** Opening Exercise data block **

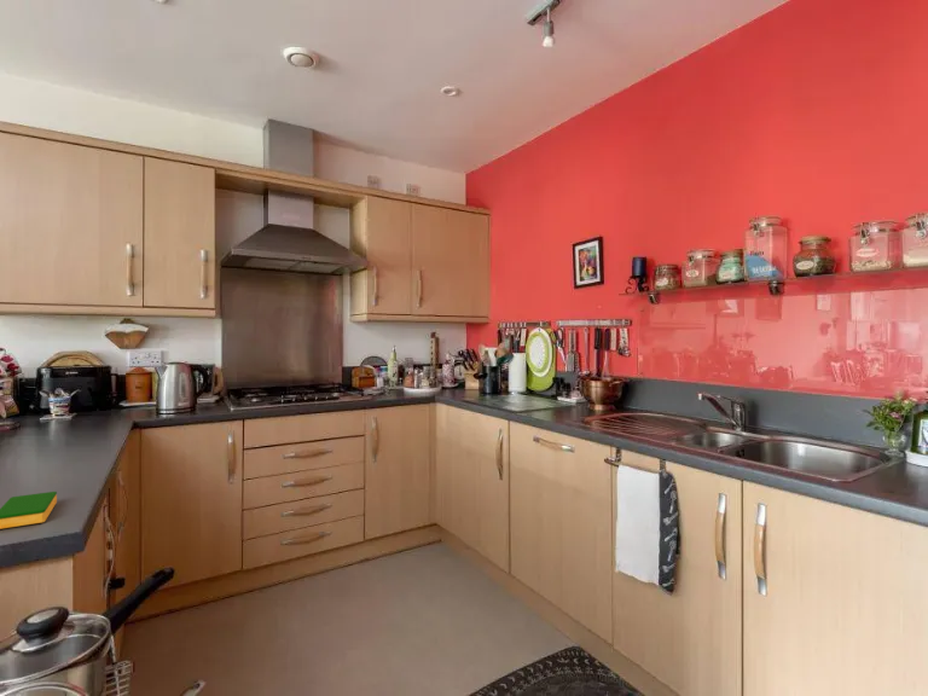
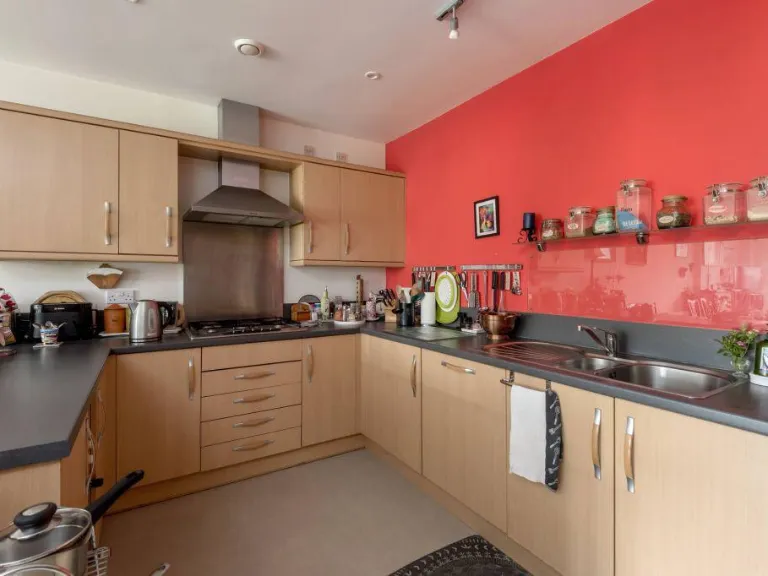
- dish sponge [0,491,58,530]
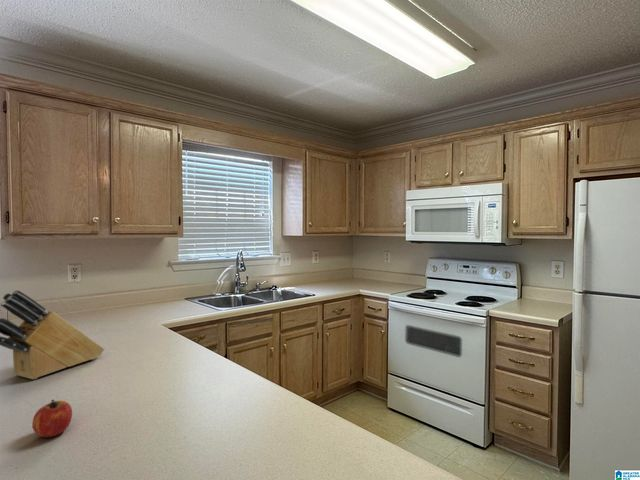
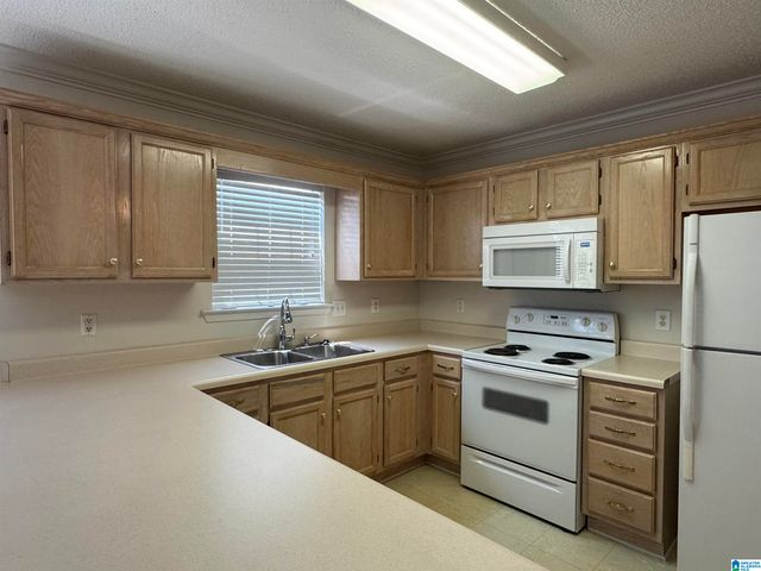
- fruit [31,399,73,439]
- knife block [0,289,105,380]
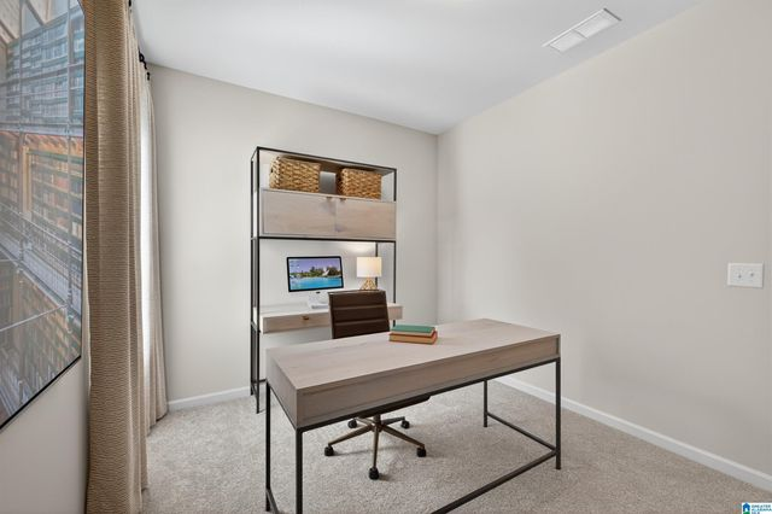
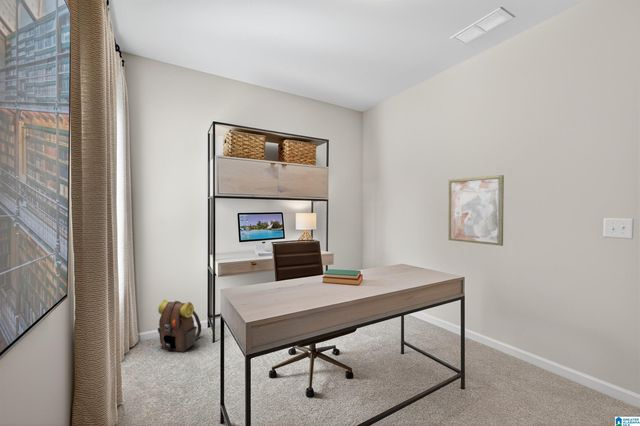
+ wall art [447,174,505,247]
+ backpack [157,298,202,353]
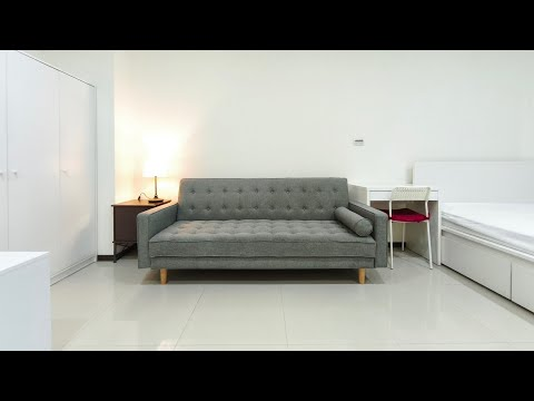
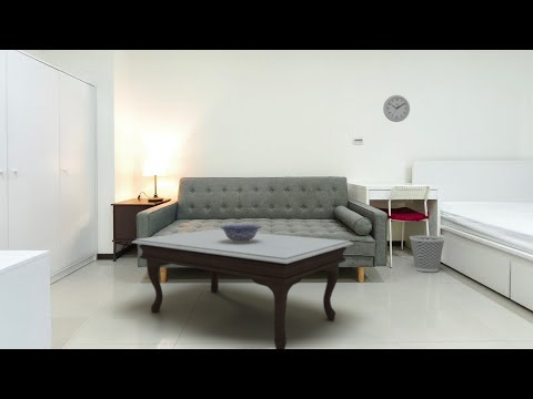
+ wall clock [382,94,411,123]
+ wastebasket [409,234,446,273]
+ coffee table [131,228,354,350]
+ decorative bowl [219,223,262,243]
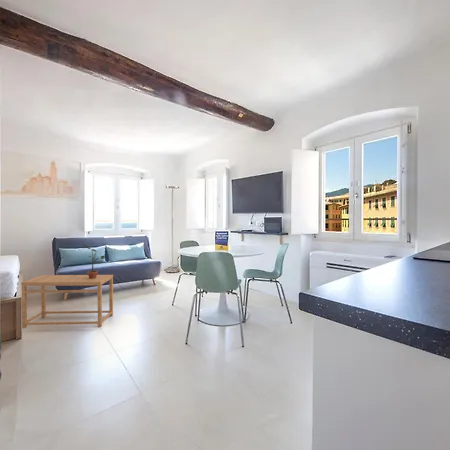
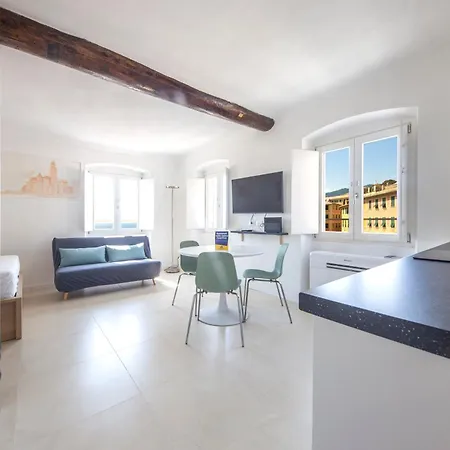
- potted plant [83,244,106,279]
- side table [20,274,114,329]
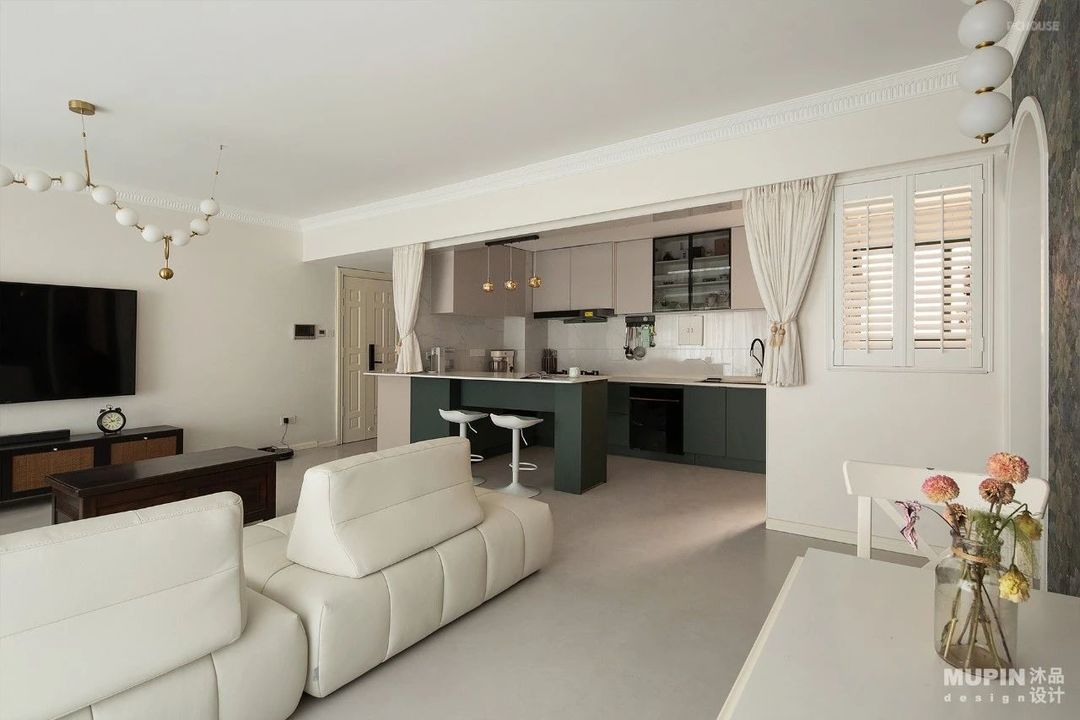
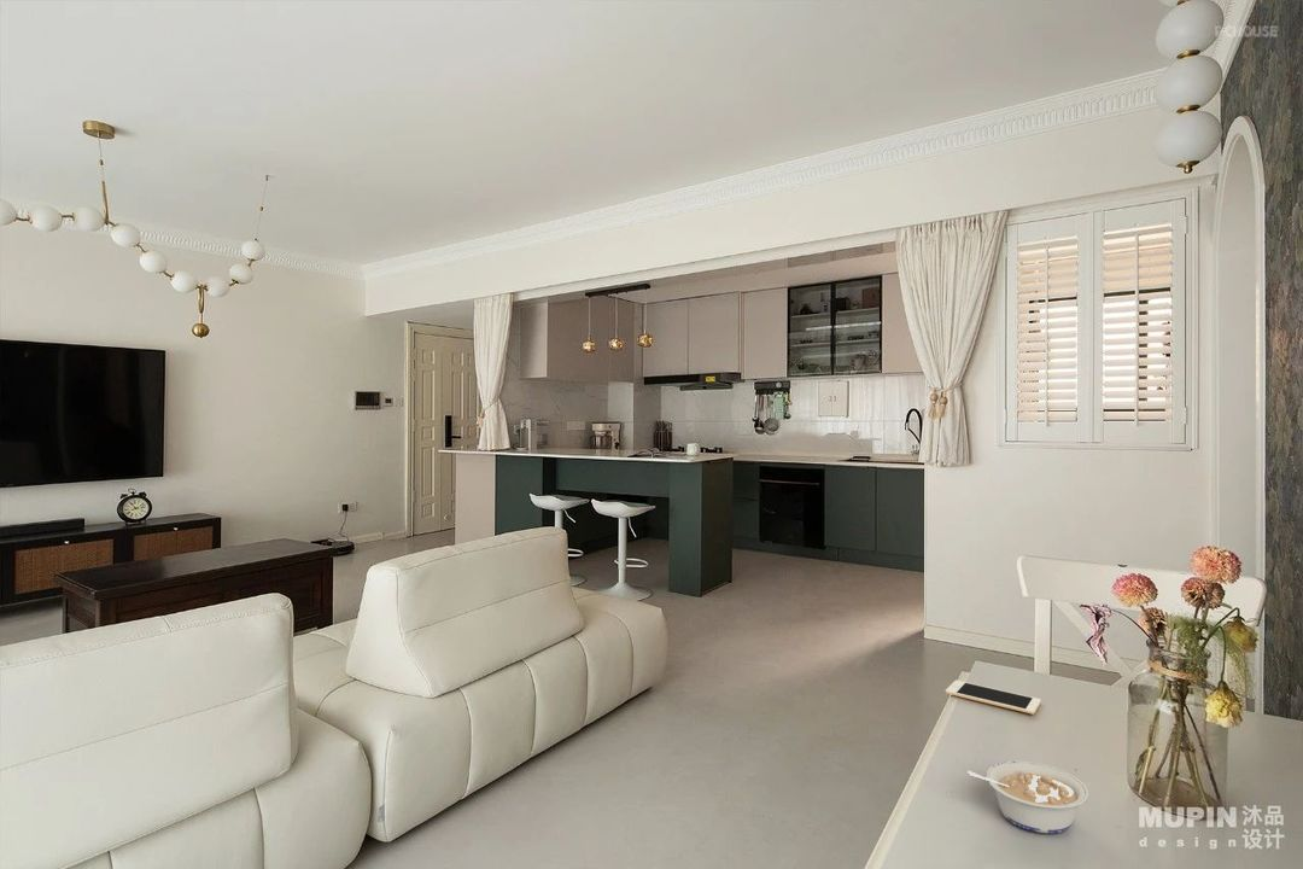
+ legume [966,760,1089,835]
+ cell phone [945,680,1042,716]
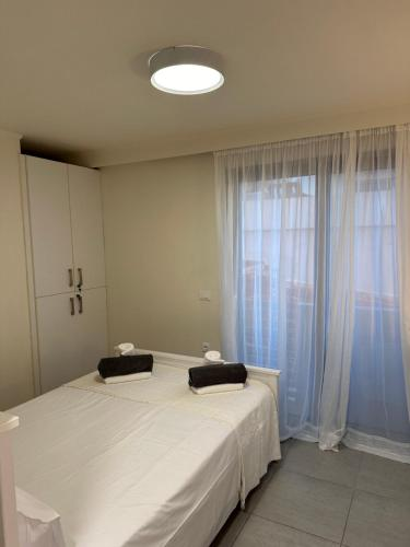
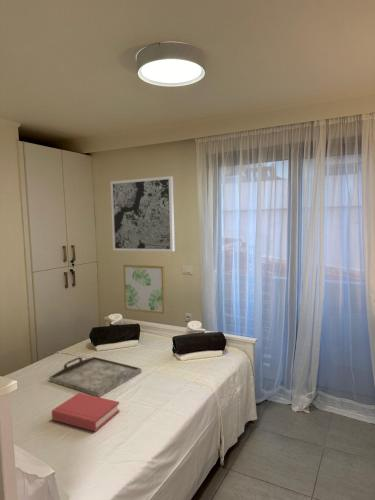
+ serving tray [48,356,142,397]
+ wall art [122,264,167,315]
+ hardback book [51,392,121,433]
+ wall art [110,175,176,253]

** Closing Exercise data block **

Work request >> Exactly as written, please give again the lines from the beginning of the listing through the line containing "decorative bowl [219,223,262,243]", inclusive, without any pictures.

Answer for this exercise >>
- dish sponge [0,491,58,530]
- fruit [31,399,73,439]
- knife block [0,289,105,380]
+ wall art [447,174,505,247]
+ backpack [157,298,202,353]
+ wall clock [382,94,411,123]
+ wastebasket [409,234,446,273]
+ coffee table [131,228,354,350]
+ decorative bowl [219,223,262,243]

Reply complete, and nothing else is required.